The industry now employs 24,500 highly-skilled workers. According to the blueprint, there will be 32,000 high-income jobs in the aerospace market, generating some RM55.2 billion revenue by 2030.
Darell said the aerospace manufacturing subsector is expected to maintain its leadership with a forecast growth of 15% in exports to RM9.75 billion this year.
Among the locally-manufactured aerospace products for export include fan cowl, fan casing, thrust reverser, forward leading edge, aircraft doors, avionics equipment and carbon brakes.
The subsector contributed RM6.97 billion or 48% of Malaysia’s total aerospace industry revenue last year, while MRO segment makes 46% of the overall contribution, generating RM6.68 billion.

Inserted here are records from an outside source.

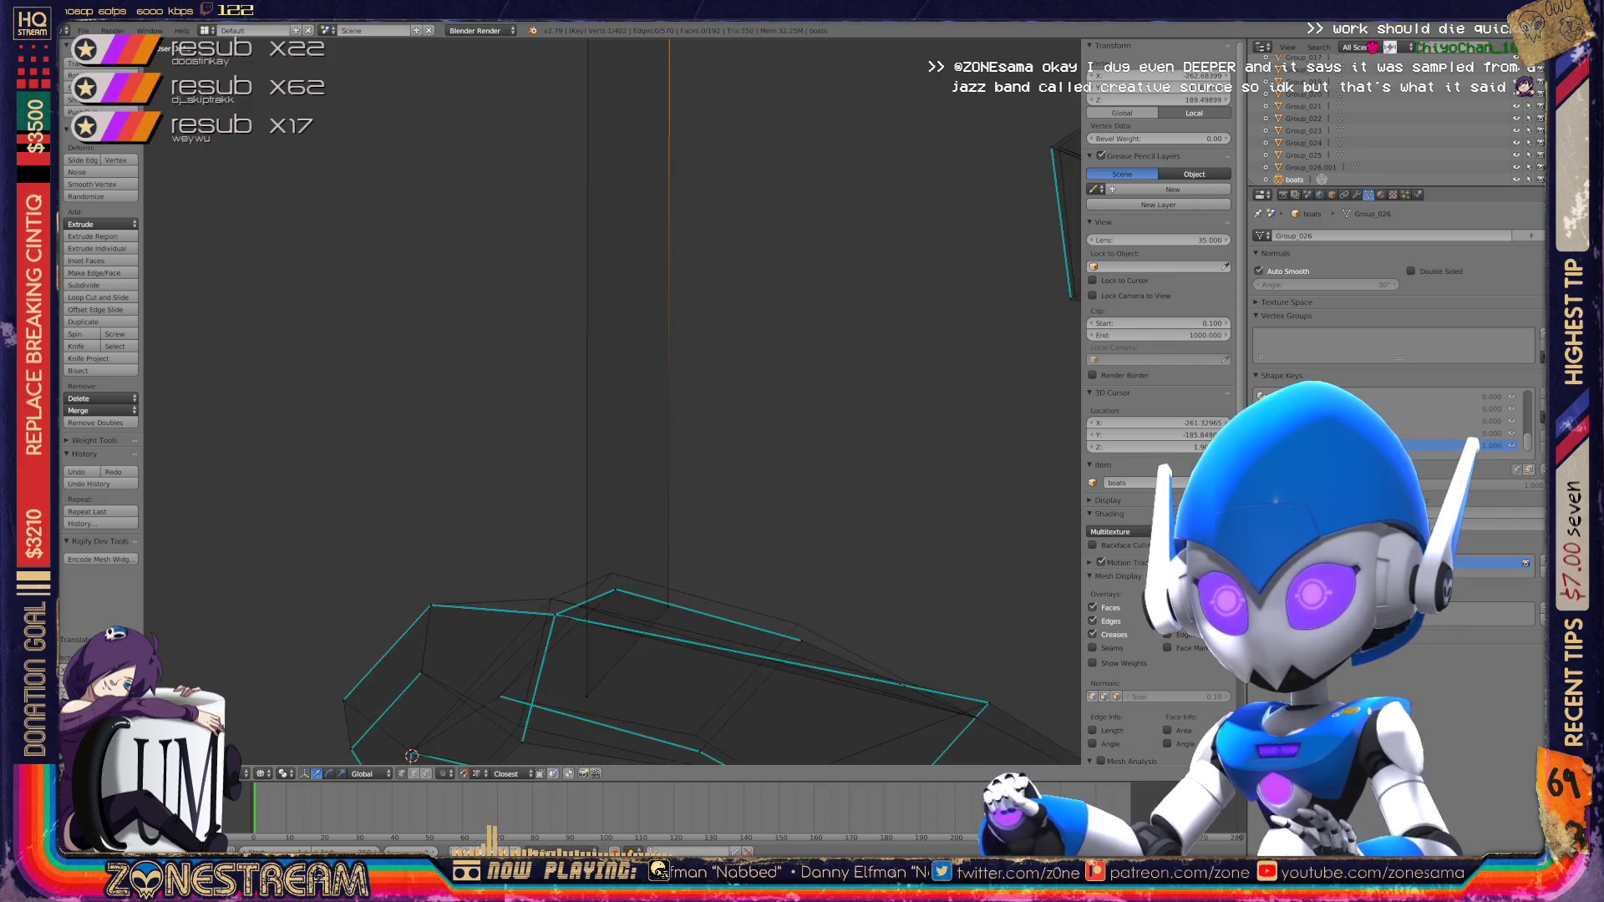
scroll(613, 401, "up", 8)
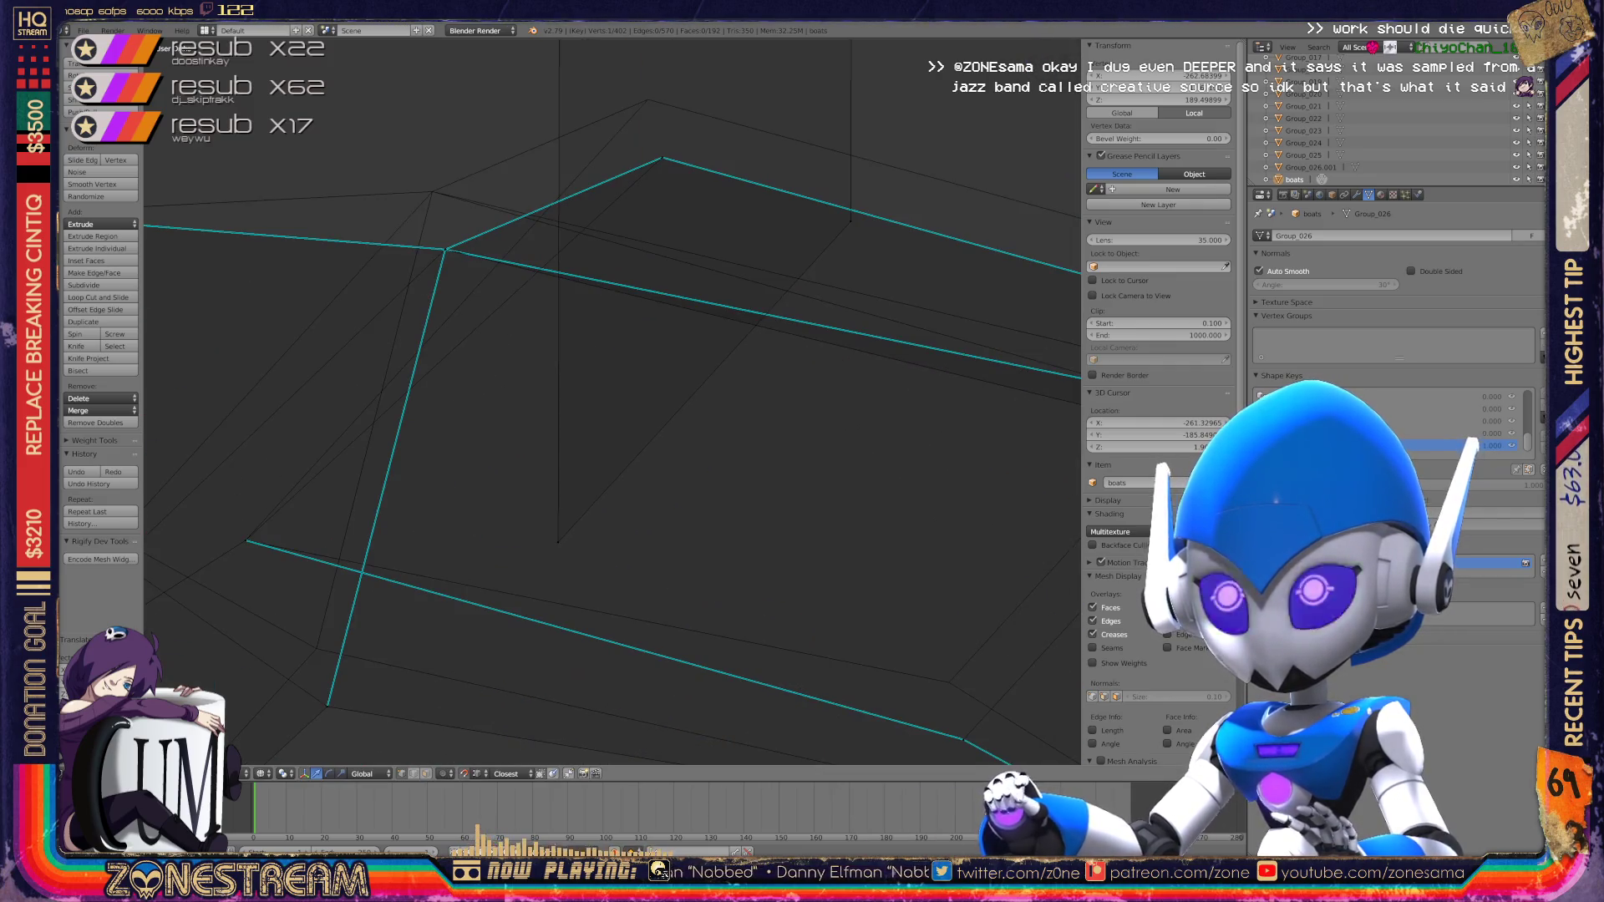
middle_click_drag(612, 401, 627, 415, "shift")
right_click_drag(779, 246, 765, 189)
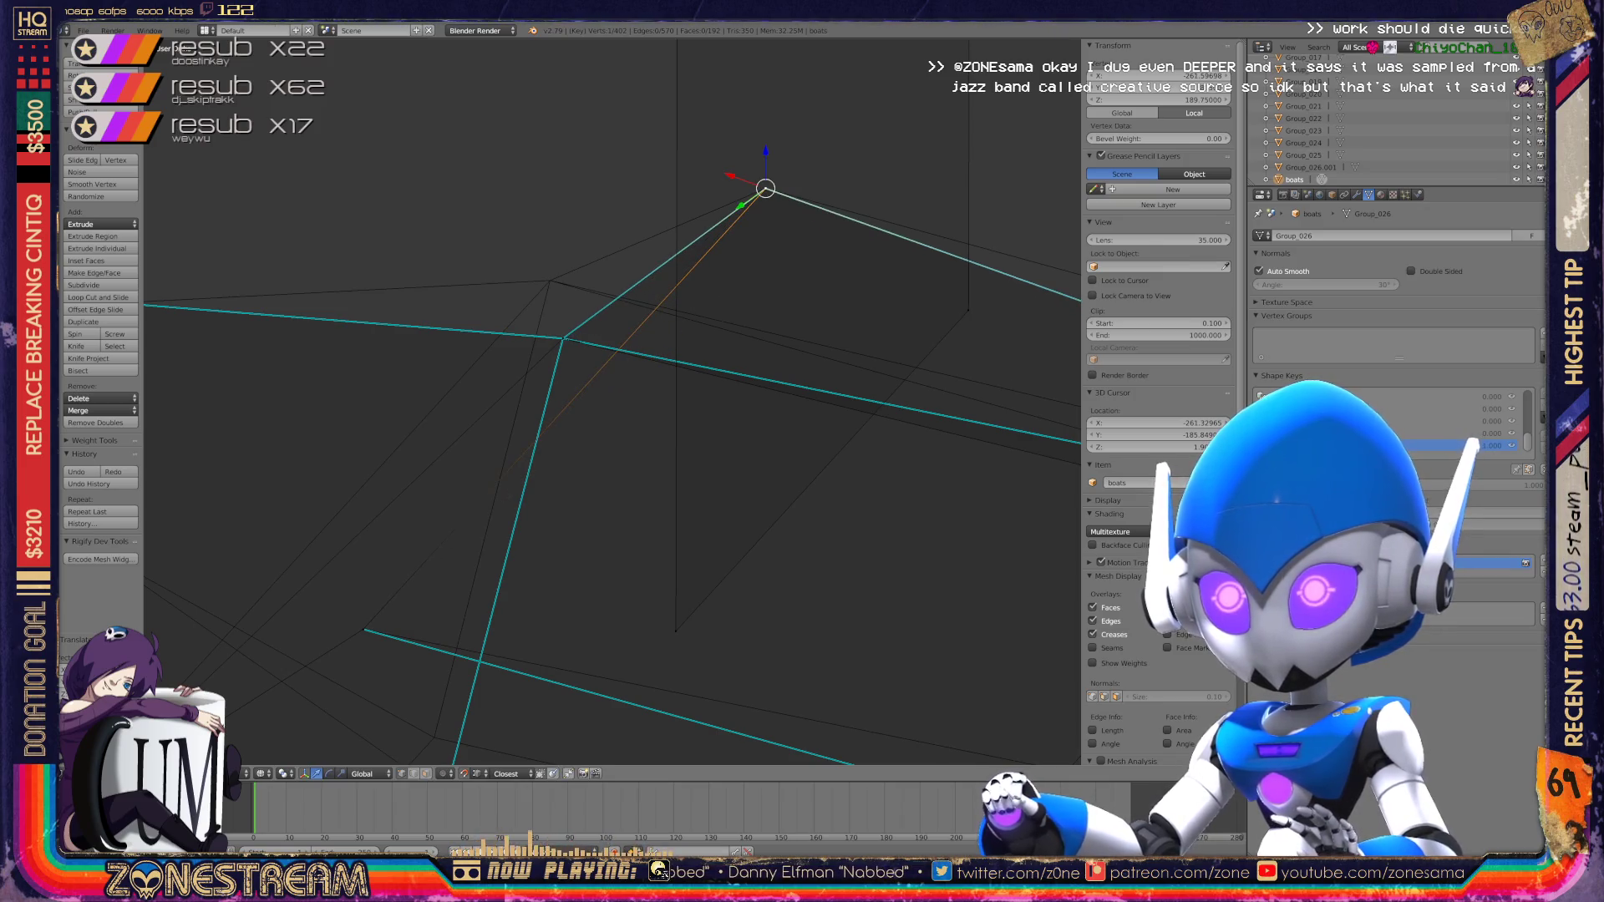
Step: Locate the boat meshes and move the vertex down onto the hull corner
scroll(613, 401, "down", 3)
mouse_move(612, 401)
middle_mouse_down()
mouse_move(589, 436)
mouse_move(577, 426)
middle_mouse_up()
scroll(589, 436, "up", 5)
scroll(612, 401, "down", 5)
scroll(612, 401, "up", 8)
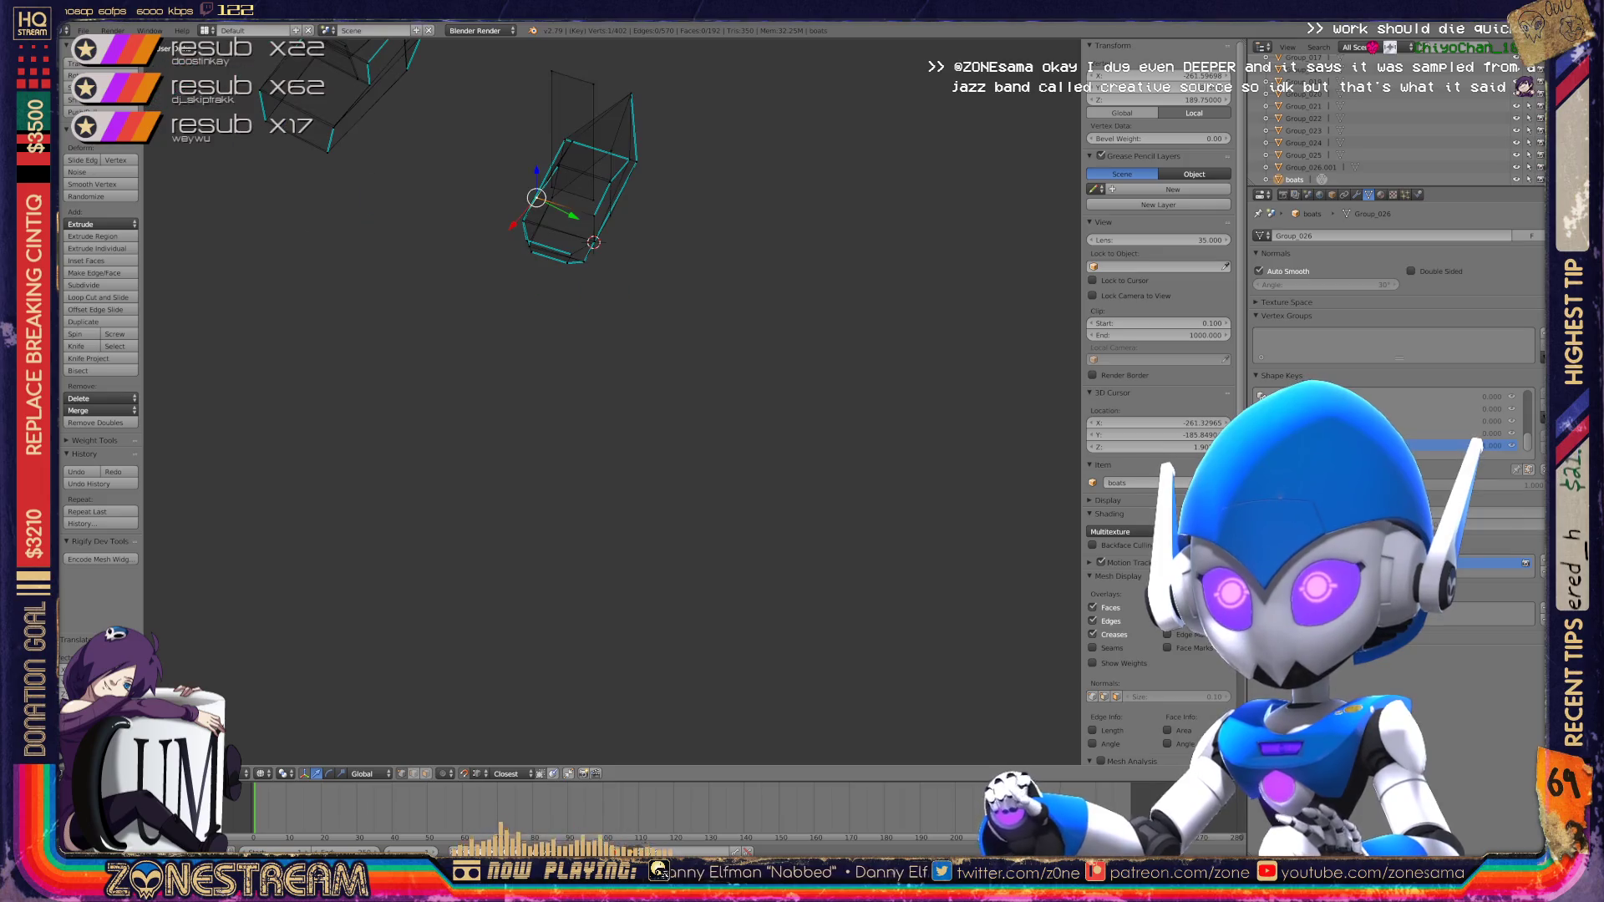
scroll(613, 401, "up", 8)
scroll(612, 402, "up", 4)
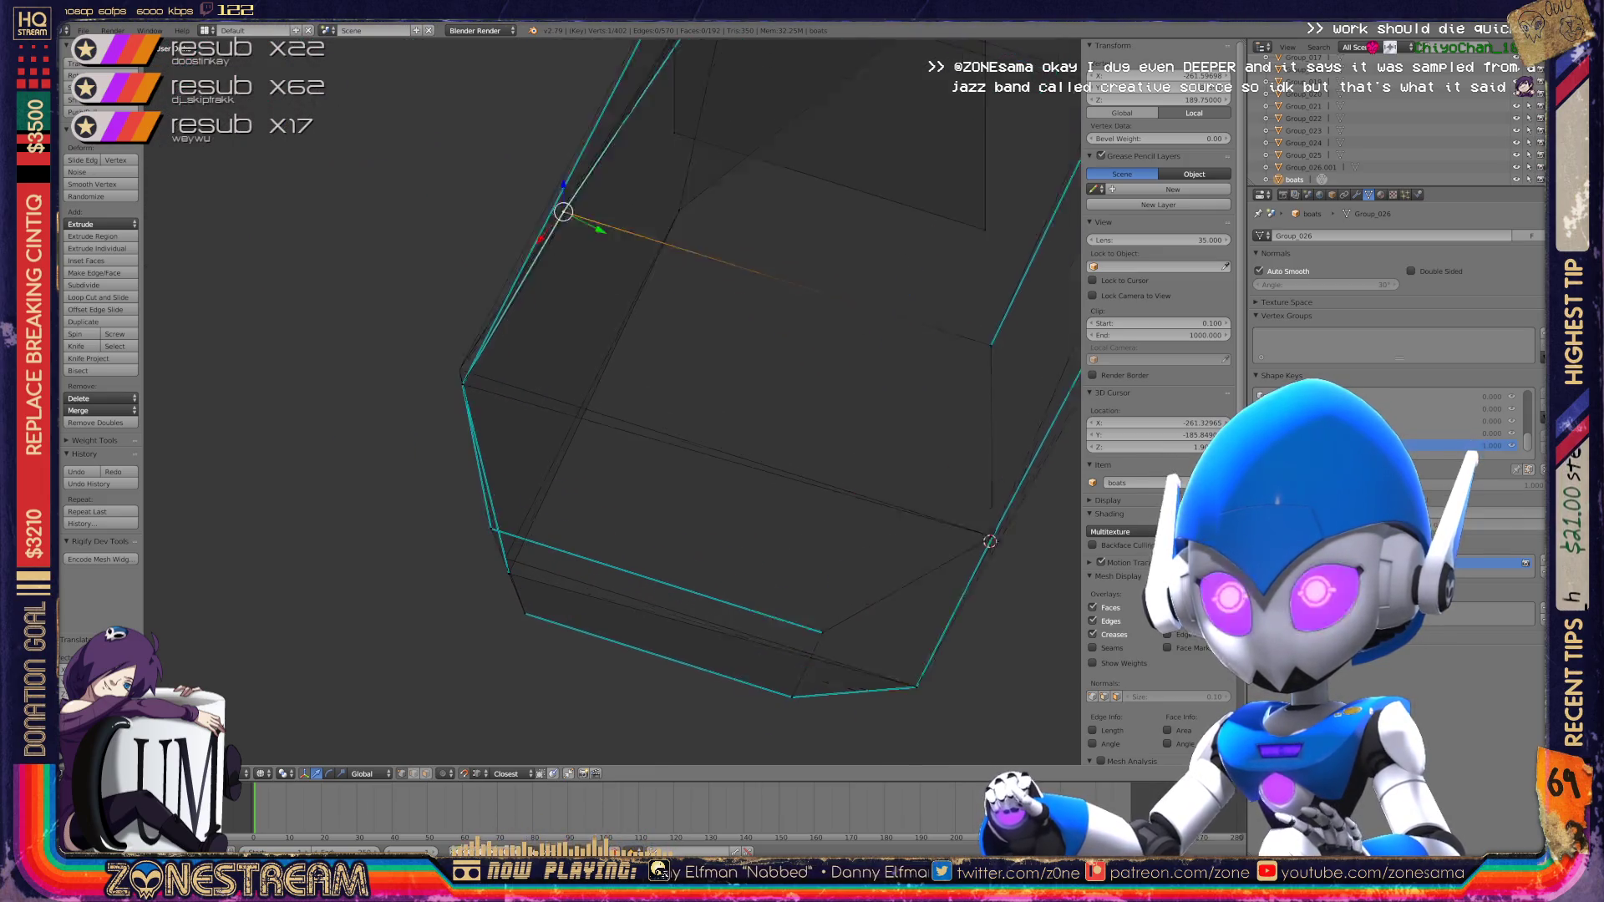
mouse_move(610, 222)
left_mouse_down()
mouse_move(465, 470)
mouse_move(459, 450)
left_mouse_up()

In total, the industry generated RM14.4 billion in 2018, up 6.7% from RM13.5 billion compared to the year before, with 11 aerospace projects worth RM816.3 million approved last year, 41% of which came from overseas.
Darell said MyAero’19 platform is also expected to address talent gaps in the aerospace industry, which is still the main challenge for the fast-growing sector.
He said the NAICO, the Ministry of Human Resources and Department of Skills Development are expected to conduct a study on aerospace’s Technical and Vocational Education and Training supply and demand.
The result of the study will determine specific skills development programmes that are urgently required by the industry.
“We indeed need more talented and skilled workers. Among the efforts is to upgrade the relevant courses (from diploma to degree) in universities and ensure graduates are market-ready,” Darell said.
Apart from traditional market segments, he said Malaysia is also exploring opportunities in the New Space Economy or Space 4.0 — where space technology will enhance the quality of life in the country.
“There will be some activities with regards to space technology that we aim to develop in Langkawi.
“It includes a mission control centre, spaceport and high altitude lighter than air office that is similar to a Zeppelin balloon, which is expected to be used for 4G or 5G telecommunications and so on,” he added.
Darell said the Space 4.0 element the ministry wants to embark on, will be managed based on an investment ecosystem development, human capital and export.
“We expect some RM2 billion worth of new projects to be initiated over the next five years, excluding projects that have been approved by Malaysian Investment Development Authority. However, discussions and negotiations are still ongoing,” he said.